Over in Brussels, we will press the European Commission to review the list of energy-intensive sectors that are eligible for compensation, with the aim of extending it, given the higher energy costs they receive as a result of the EU emissions trading scheme and carbon price floor. This is an ongoing matter. It is fair to say that we are well placed when it comes to pressing the European Commission and to making our case.
We will press the Commission to provide a more targeted list of sectors most at risk from carbon leakage as a result of the EU emissions trading scheme, for its next phase which begins in 2021, so that the free allowances that these sectors receive can be best focused on those energy-intensive industries that need them the most. The Government are well aware of the cost pressures on the EIIs, and we have developed a suite of measures to reduce those costs, as well as the measures announced in Budget 2014.
Let me address the points that the hon. Member for Newcastle upon Tyne North (Catherine McKinnell) made about compensation. In Budget 2011, we made it clear that £200 million was available, and much that has been spent thus far is within the eligibility of the constraints of the state aid clearance process, and that is all within the framework of the process that has been set out. The hon. Lady rightly said that the Commission published its guidance on eligibility schemes in April this year. That has not been lost on us. We are not thinking, “Well, that’s that. It’s been and gone.” We are absolutely on to this matter. I will if I may come back to the hon. Lady on this with some specifics. It is absolutely not the case that we are not looking at this anymore. We want to do everything possible to ensure that that money is going where it is needed and supporting the EIIs that need that compensation. Of course, this comes back to the statement that was made by the Chancellor in 2011. We announced measures in the Budget this year, but we know that more needs to be done, so we will follow this matter through.

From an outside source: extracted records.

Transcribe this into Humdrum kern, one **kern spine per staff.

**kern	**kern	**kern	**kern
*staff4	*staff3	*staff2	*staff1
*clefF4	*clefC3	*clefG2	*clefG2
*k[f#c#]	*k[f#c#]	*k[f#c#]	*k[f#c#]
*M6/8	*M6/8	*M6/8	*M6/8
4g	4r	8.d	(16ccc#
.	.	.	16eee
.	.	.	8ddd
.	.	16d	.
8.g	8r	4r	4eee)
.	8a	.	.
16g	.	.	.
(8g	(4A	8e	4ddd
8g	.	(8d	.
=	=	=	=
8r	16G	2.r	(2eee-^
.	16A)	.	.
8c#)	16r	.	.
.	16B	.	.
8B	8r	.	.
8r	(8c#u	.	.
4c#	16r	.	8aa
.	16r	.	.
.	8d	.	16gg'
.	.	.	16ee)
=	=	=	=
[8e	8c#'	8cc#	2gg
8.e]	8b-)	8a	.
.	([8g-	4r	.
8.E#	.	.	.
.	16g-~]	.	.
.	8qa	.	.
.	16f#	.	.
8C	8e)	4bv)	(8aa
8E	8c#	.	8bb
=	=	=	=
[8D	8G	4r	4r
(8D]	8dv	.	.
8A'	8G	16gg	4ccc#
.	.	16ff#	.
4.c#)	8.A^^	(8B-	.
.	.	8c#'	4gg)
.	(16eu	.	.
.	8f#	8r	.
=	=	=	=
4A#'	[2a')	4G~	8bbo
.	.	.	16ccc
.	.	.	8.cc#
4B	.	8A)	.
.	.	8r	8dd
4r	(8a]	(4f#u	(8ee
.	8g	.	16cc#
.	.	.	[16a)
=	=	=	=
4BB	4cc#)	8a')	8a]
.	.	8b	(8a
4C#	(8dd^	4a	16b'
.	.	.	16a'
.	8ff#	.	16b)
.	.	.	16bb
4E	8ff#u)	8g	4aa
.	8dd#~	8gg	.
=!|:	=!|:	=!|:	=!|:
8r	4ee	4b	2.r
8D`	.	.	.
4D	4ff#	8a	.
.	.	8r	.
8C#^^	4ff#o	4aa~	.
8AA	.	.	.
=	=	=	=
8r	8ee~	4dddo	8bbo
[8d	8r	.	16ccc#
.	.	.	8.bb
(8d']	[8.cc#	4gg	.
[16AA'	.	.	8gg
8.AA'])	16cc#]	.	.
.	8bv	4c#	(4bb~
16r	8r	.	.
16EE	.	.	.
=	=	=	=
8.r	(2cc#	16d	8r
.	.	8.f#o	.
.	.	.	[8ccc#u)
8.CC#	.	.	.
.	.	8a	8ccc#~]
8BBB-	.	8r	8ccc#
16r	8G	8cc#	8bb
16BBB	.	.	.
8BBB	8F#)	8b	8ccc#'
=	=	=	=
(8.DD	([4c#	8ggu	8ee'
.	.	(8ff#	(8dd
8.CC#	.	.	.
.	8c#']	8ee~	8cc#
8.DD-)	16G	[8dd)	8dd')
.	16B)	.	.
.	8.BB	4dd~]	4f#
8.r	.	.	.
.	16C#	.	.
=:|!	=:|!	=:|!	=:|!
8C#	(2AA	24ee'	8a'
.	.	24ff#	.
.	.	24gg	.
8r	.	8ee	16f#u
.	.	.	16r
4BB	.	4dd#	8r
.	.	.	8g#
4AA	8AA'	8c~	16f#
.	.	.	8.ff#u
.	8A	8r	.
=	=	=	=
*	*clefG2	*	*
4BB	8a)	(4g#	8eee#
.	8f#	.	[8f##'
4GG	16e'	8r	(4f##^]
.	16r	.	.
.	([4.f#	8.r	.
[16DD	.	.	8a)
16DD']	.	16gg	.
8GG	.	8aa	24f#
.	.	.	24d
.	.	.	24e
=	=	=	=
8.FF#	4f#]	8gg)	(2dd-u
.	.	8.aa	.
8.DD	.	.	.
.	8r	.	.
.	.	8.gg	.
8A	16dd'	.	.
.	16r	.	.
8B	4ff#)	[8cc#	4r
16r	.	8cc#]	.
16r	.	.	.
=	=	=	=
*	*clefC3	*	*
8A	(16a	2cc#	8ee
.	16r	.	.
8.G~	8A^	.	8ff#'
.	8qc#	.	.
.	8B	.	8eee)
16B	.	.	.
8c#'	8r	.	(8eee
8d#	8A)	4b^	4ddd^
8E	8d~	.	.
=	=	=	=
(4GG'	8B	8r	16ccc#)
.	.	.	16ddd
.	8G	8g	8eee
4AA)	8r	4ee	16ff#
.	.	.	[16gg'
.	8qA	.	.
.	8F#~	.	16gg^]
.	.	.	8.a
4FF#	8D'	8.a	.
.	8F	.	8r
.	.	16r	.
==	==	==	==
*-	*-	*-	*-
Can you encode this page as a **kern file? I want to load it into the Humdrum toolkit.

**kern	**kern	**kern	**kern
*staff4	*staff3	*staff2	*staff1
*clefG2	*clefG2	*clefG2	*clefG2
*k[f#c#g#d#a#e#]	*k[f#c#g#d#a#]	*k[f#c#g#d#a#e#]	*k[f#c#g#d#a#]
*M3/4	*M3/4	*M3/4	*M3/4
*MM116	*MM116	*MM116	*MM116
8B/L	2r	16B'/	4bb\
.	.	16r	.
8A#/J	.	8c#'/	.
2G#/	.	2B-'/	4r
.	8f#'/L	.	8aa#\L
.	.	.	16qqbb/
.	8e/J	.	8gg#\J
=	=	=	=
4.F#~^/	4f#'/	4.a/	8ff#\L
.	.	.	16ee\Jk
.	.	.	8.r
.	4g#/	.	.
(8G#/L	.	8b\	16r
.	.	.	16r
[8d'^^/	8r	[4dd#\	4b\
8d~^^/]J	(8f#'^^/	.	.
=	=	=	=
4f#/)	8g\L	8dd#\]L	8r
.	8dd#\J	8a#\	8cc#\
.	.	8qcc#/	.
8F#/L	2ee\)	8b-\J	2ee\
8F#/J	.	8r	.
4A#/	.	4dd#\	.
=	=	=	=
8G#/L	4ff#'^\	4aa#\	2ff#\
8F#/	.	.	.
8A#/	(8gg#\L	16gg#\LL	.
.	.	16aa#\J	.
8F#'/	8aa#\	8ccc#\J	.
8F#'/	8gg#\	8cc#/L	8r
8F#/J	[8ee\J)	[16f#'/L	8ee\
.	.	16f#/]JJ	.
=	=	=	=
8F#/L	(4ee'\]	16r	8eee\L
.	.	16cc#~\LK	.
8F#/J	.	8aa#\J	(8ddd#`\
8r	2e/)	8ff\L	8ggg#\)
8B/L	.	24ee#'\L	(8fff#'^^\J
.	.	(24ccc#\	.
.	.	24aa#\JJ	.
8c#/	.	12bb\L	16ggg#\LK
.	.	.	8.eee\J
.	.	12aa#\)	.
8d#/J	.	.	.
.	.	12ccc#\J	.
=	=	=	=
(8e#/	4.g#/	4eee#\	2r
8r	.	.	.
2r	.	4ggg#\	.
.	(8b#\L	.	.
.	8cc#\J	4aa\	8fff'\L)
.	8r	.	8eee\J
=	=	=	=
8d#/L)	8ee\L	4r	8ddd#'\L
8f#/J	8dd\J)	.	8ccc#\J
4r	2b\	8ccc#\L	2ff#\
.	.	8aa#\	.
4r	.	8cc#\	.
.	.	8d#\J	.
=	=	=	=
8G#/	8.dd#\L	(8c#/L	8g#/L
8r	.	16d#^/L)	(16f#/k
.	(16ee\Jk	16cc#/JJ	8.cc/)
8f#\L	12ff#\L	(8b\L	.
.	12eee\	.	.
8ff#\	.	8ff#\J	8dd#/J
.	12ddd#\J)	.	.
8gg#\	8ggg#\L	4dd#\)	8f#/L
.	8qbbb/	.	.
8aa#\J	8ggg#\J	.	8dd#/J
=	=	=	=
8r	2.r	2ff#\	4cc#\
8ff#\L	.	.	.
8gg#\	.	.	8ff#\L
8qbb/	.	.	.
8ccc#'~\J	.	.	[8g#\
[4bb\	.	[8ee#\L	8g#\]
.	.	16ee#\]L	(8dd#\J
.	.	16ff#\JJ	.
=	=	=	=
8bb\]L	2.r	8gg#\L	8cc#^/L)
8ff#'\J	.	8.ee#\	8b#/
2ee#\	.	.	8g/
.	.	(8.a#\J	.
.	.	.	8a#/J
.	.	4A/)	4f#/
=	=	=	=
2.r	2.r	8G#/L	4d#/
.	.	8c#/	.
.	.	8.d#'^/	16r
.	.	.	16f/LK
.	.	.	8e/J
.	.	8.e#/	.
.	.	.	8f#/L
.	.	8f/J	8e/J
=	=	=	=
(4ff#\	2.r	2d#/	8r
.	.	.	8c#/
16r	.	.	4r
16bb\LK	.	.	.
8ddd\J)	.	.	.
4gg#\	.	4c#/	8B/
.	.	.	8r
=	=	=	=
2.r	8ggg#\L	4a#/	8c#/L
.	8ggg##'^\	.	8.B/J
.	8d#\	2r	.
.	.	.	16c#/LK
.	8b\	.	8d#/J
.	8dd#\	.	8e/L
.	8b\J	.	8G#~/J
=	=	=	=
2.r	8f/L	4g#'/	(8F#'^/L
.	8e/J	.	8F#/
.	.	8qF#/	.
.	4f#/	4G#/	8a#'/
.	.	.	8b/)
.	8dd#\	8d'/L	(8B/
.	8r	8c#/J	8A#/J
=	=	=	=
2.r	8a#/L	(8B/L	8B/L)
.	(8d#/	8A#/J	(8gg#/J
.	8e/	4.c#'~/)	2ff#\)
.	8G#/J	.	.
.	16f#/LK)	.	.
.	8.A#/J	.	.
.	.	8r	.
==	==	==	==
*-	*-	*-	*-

We are continuing work in this area securing investment in low carbon technologies; supporting the development of a wider range of alternative energy sources; and working with individual industries as they seek to improve their energy efficiency. It makes business sense for those industries to improve energy efficiency, and they are all going through that process. We welcome this opportunity to set out the wide range of work this Government are doing to support energy-intensive industries as the UK transitions to a low carbon economy.